Posted: 11:35 pm Mar 26 2012
by kingmoochr
yes, get that fuel out now
Posted: 07:07 am Mar 27 2012
by Julien D
You'll want to grab a manual and at least pull the top end down. It's no big deal to dismantle, clean, inspect, and re-assemble. You'll learn a bit about the bike, and figure out if you need to change out the piston. If there is the OEM piston, there is no gaurantee how long it will run. 5 minutes, or 5 more years.
Posted: 06:00 pm Mar 27 2012
by draelas
hm, ok. well ill take it out for a spin this weekend.. id like to start it up and warm it up at home, but im not in an area where running a loud 2 stroke for a while will make the neighbours happy. id like to figure out that idling thing. hopefully its just a matter of adjusting the idle screw. actually hopefully its just the bad gas.
Posted: 08:40 pm Mar 27 2012
by Velocity_Stack
Good plan imo, drain the old out and put some fresh mixed fuel in it, take her out with you're trusty screwdriver.
I'd get familiar with your carb, each screw location and it does.
You say "crankcase fluid is topped off" that's fine as long as it's not topped off to the top of the fill plug, there's a site glass on the side of the engine to determine proper fluid level. Just had to through that out there.

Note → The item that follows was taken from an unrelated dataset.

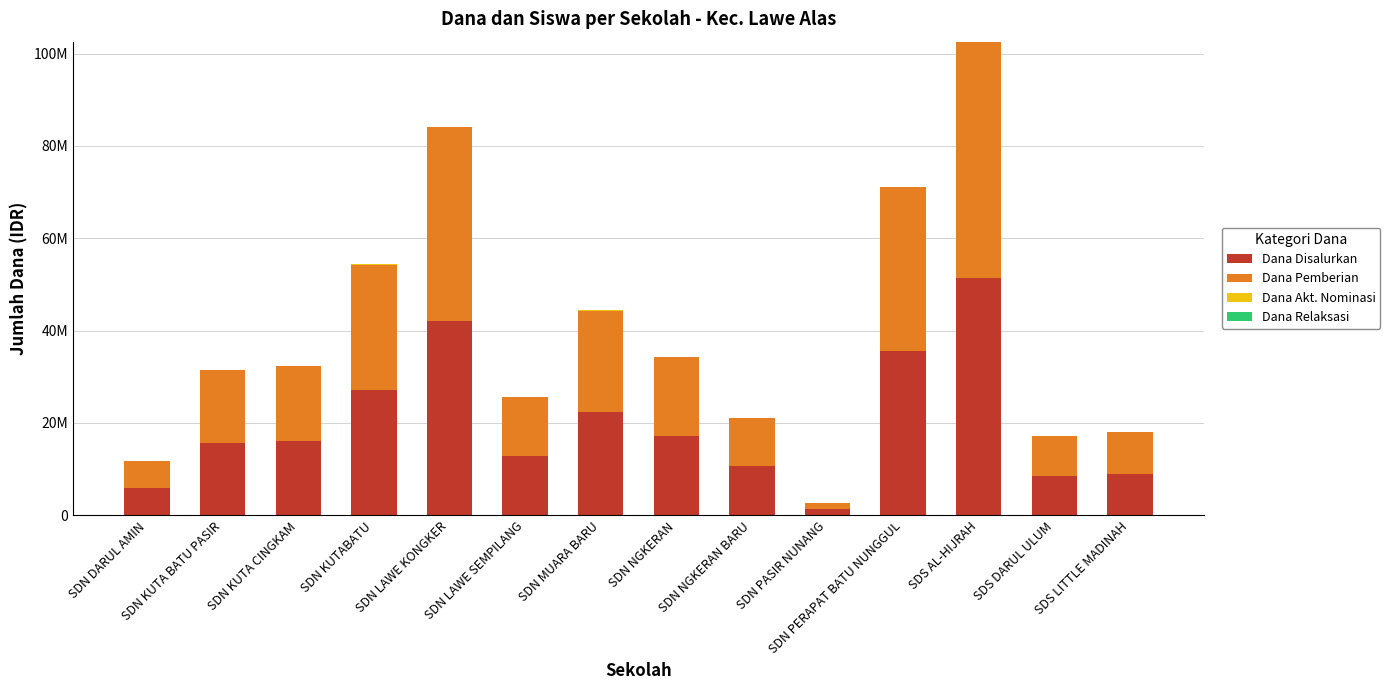

Does the chart contain stacked bars?

Yes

Have fun this coming weekend and I hope it's just a carb adjustment to bring her around.
Posted: 09:35 pm Mar 27 2012
by Deseret Rider
Do you have a friend with 2 stroke experience to help you when you tear down to look at the piston? Do you have a torque wrench to use when re-assembling the cylinder and head? When you get to the Kips drive be sure to support the shaft when taking off the nut on top the 'claw' gear---and note that it is a left hand thread which turns clockwise to loosen it.

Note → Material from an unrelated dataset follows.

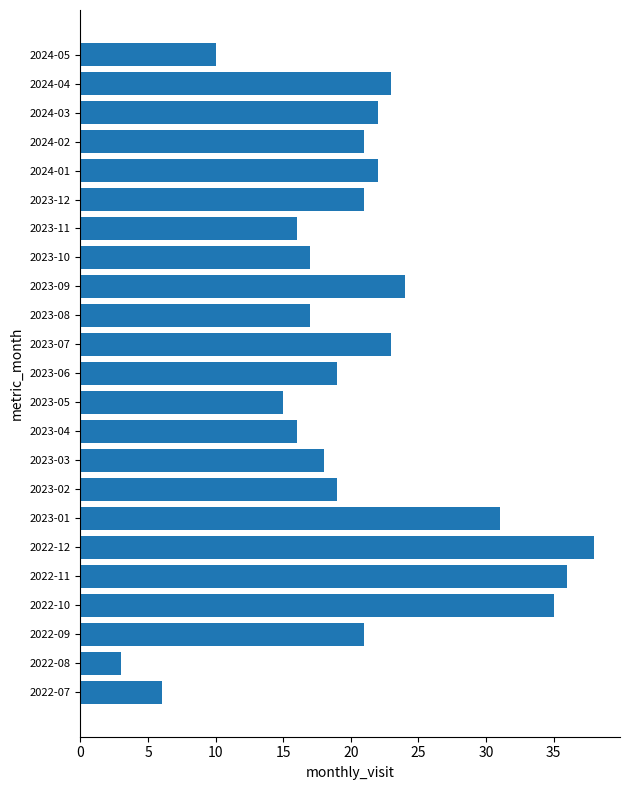

What is the change in value from 2022-07 to 2023-03?

+12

If you find a Wiseco piston in there you are probably good to go---but should probably have a new base gasket on hand to use during reassembly If you run into trouble you can get plenty of advise on this site
Posted: 10:22 pm Apr 02 2012
by draelas
went out with it on saturday. ran great... couldnt figure out the idle problem, has new gas in it.. the idle adjustment screw is pretty worn out from a previous owner, so i can get it to turn very well.. so im gonna get a new one and try again then.. in the mean time i just adjusted the cable at the throttle to rev it up a bit at idle.. surprisingly by doing this my revs dont go up or down while steering. so should be a good band aid fix for now.

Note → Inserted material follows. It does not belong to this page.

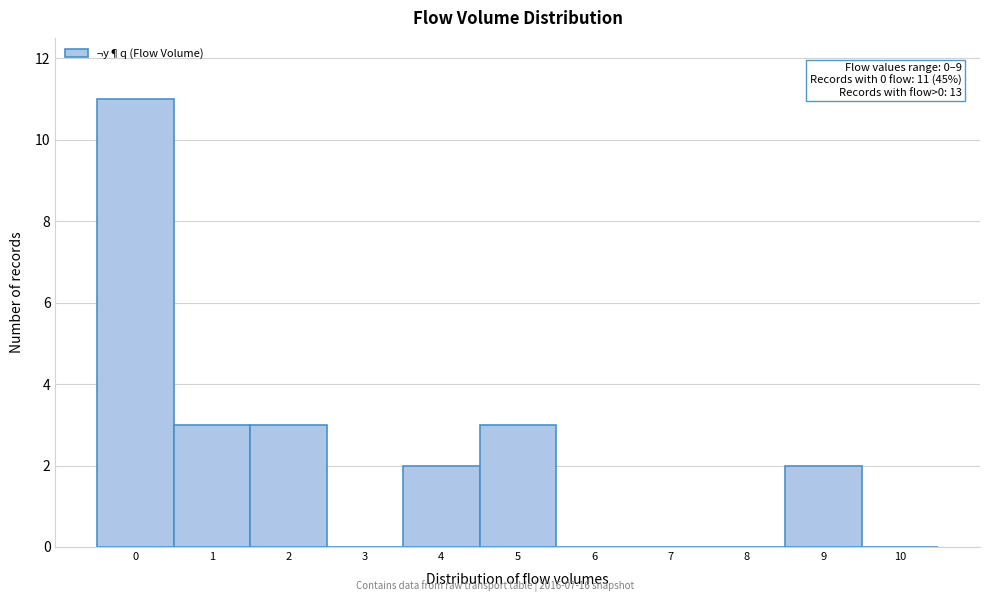

Reading right to left, extract all data points from this chart.

10=0	9=2	8=0	7=0	6=0	5=3	4=2	3=0	2=3	1=3	0=11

Posted: 05:28 am Apr 03 2012
by diymirage
If you are getting a new idle screw you should order it from Ron Black, he has the one with the little tad on it so you can adjust it by hand, rather then need a screwdriver
also (and dont ask how i know this) make sure your sparkplug is nice and tight, if that is loose it will not idel good either
Posted: 08:42 pm Apr 03 2012
by rbates9


diymirage wrote:If you are getting a new idle screw you should order it from Ron Black, he has the one with the little tad on it so you can adjust it by hand, rather then need a screwdriver
also (and dont ask how i know this) make sure your sparkplug is nice and tight, if that is loose it will not idel good either
From reading his post it sounds like he is looking for the idle screw, not the air mixture screw. And yes the RB mixture screw is the way to go, but last I knew it was only avalible with a carb mod.
Posted: 10:17 pm Apr 03 2012
by scheckaet
you could buy it seperatly from the carb or head mods...
Posted: 10:43 pm Apr 03 2012
by rbates9
His site says " Price for the PWK 33 mm ~ 35 mm = $25.00
Price for the PWK 36 mm ~ 39 mm = $30.00
(Sold with RB carb mod only)"
Posted: 10:51 pm Apr 03 2012
by scheckaet
he must have changed it since i had mine done.